◆ **EXCERPTED PASSAGE**
Charles Sanders Peirce’s sign theory has shaped much of my research on visualization, knowledge organization, peer review, and, more recently, artificial intelligence. My early work used Peirce’s semiotics to examine concept mapping, classification, visual representation, and open-source tools for analyzing signs. This included the development of an R package based on Peirce’s sign theory, as well as studies connecting semiotics to knowledge organization and visual communication.

Over time, this work has expanded from visual signs and scholarly classification to the broader problem of digital semiosis: how meaning is produced, represented, interpreted, and evaluated in computational environments. This shift has become especially important in the age of generative AI. AI systems now produce texts, classifications, explanations, visualizations, and other signs that appear meaningful, but they do not interpret those signs in the human sense. This raises important questions for semiotics, information science, education, and scholarly judgment.

◆ **TASKS TO PERFORM**
**a.** Please retype the passage on Peirce's sign theory word for word, starting with "Charles Sanders Peirce’s" and going on through "and visual communication.".
**b.** Answer each question using the passage on Peirce's sign theory.
(i) What kind of package was developed from Peirce's sign theory in the early work?
(ii) What broader problem has the work expanded to over time?
(iii) What do AI systems not do with the signs they produce?

◆ **EXERCISE DATA**
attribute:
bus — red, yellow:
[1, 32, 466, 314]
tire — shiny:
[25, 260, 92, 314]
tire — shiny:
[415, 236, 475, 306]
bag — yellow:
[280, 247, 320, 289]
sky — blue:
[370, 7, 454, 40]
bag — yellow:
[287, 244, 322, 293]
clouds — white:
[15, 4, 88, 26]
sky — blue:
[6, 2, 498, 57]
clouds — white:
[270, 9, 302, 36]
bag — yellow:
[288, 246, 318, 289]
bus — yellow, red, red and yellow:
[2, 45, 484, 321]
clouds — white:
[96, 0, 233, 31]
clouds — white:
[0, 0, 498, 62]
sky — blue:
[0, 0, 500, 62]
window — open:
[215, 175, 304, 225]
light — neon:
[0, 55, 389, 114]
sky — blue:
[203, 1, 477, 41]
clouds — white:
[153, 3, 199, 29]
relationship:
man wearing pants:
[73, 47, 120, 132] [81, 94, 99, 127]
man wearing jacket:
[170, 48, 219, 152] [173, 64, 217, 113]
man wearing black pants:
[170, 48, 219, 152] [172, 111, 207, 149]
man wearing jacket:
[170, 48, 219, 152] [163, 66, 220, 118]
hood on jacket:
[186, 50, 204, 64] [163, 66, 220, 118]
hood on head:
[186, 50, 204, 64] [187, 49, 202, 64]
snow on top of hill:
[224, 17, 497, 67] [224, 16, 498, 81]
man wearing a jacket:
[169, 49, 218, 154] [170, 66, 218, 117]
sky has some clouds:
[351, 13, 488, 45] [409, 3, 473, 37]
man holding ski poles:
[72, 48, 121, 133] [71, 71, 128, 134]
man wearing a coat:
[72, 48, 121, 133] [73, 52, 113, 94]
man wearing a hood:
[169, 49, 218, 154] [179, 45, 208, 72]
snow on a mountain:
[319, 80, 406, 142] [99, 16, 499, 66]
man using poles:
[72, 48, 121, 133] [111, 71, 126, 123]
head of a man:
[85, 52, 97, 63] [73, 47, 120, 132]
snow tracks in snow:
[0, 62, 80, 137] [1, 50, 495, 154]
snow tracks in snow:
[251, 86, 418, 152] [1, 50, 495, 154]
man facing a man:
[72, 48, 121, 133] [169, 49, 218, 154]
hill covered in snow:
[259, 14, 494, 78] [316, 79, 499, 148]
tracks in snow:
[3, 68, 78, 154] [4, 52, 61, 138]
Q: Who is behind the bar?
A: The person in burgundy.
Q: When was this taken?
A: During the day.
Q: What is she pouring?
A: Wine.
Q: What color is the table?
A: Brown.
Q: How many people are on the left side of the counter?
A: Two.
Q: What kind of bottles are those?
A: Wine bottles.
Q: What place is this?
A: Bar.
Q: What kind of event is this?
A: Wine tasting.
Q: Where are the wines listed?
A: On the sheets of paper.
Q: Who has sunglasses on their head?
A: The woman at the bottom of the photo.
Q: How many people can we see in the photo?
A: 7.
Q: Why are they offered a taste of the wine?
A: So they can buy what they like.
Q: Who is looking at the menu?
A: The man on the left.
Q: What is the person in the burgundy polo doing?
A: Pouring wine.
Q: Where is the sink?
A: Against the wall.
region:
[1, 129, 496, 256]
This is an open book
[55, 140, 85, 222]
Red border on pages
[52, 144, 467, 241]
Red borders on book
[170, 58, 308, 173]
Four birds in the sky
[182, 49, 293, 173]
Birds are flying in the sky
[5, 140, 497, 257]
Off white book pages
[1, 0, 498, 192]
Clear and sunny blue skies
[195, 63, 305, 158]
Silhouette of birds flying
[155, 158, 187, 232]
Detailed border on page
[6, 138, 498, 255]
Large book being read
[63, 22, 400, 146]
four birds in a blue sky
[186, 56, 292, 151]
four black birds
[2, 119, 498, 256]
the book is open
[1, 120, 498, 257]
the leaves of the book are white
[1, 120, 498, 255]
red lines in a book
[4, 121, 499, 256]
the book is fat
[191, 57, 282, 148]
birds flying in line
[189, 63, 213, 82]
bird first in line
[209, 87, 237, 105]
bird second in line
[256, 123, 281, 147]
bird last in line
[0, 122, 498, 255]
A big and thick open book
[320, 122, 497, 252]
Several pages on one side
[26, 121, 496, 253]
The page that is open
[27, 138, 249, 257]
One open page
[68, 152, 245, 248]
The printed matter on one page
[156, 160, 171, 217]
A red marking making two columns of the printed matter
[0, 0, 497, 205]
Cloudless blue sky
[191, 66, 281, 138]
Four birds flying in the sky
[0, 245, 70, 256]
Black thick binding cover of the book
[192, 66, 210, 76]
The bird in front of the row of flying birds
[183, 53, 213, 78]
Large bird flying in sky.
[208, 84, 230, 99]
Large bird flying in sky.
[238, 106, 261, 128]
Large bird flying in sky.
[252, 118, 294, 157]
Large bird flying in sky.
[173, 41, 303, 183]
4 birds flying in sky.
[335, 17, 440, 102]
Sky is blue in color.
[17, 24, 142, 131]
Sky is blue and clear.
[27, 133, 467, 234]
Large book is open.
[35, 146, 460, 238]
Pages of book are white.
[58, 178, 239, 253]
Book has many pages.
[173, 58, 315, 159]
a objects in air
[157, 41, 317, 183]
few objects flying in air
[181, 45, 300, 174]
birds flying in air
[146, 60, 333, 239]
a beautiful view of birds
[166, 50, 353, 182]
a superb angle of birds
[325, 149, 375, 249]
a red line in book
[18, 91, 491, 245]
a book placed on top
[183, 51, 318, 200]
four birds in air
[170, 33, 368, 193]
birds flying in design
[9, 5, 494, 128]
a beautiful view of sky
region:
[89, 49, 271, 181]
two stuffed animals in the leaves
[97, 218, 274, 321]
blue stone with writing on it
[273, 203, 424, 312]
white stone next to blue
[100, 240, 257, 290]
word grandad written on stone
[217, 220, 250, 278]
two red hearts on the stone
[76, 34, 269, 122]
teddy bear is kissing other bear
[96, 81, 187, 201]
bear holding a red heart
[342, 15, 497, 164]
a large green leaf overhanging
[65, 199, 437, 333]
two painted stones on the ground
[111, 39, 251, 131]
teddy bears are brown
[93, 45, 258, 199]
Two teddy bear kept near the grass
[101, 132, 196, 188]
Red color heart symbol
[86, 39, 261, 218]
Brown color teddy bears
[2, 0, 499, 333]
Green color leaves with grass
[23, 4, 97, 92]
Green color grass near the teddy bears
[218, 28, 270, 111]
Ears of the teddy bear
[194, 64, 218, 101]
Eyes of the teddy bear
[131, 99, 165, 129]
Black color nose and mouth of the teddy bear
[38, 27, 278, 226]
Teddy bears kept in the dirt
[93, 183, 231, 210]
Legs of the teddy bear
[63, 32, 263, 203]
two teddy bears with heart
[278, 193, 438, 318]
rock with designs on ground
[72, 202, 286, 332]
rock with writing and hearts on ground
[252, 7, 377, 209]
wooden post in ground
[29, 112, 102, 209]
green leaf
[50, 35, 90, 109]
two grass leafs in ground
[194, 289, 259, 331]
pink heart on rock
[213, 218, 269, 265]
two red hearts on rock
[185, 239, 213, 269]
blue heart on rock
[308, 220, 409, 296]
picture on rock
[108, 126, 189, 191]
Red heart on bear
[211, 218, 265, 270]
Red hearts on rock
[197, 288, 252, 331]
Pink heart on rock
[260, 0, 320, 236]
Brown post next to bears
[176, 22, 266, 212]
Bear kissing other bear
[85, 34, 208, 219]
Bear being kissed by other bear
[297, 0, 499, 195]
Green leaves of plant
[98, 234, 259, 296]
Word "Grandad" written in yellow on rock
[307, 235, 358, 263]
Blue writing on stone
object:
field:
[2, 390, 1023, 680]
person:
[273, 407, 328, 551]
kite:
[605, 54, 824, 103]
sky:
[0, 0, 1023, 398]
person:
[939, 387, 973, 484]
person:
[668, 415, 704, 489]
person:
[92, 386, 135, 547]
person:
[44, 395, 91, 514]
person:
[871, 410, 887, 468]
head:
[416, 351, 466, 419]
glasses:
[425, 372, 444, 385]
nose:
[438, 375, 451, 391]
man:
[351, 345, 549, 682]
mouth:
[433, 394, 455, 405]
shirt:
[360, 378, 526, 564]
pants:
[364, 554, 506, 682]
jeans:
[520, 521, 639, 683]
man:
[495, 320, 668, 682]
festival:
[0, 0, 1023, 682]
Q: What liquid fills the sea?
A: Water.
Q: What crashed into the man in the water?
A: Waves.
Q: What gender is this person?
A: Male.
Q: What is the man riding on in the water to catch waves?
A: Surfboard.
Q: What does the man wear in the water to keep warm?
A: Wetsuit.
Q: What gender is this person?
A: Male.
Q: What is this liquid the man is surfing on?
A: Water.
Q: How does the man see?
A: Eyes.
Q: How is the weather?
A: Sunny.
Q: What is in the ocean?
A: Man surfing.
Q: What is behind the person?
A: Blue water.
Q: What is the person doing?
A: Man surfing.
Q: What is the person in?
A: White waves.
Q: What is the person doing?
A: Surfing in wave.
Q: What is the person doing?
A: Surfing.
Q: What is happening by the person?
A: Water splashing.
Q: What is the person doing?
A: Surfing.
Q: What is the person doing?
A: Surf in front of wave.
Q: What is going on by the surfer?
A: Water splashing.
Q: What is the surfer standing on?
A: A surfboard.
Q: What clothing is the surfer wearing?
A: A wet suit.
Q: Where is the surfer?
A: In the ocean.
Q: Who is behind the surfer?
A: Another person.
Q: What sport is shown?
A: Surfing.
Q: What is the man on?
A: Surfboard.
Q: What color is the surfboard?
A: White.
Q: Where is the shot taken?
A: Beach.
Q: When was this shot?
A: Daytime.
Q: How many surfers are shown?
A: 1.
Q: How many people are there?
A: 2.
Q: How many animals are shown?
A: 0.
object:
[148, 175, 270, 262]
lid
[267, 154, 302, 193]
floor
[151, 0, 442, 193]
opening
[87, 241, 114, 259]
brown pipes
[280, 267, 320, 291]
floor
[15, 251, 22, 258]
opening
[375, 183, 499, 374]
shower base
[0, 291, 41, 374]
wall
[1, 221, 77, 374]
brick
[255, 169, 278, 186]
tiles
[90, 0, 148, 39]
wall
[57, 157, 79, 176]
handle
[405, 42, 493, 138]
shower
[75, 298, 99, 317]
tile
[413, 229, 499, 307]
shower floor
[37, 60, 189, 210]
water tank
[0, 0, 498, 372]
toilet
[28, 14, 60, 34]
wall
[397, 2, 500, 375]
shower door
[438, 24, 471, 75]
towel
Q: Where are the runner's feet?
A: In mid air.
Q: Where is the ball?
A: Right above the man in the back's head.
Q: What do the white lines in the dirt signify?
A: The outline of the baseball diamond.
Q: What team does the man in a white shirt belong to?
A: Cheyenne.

◆ **EXERCISE SOLUTIONS**
**a.**
Charles Sanders Peirce’s sign theory has shaped much of my research on visualization, knowledge organization, peer review, and, more recently, artificial intelligence. My early work used Peirce’s semiotics to examine concept mapping, classification, visual representation, and open-source tools for analyzing signs. This included the development of an R package based on Peirce’s sign theory, as well as studies connecting semiotics to knowledge organization and visual communication.

**b.**
(i) An R package.
(ii) Digital semiosis: how meaning is produced, represented, interpreted, and evaluated in computational environments.
(iii) They do not interpret those signs in the human sense.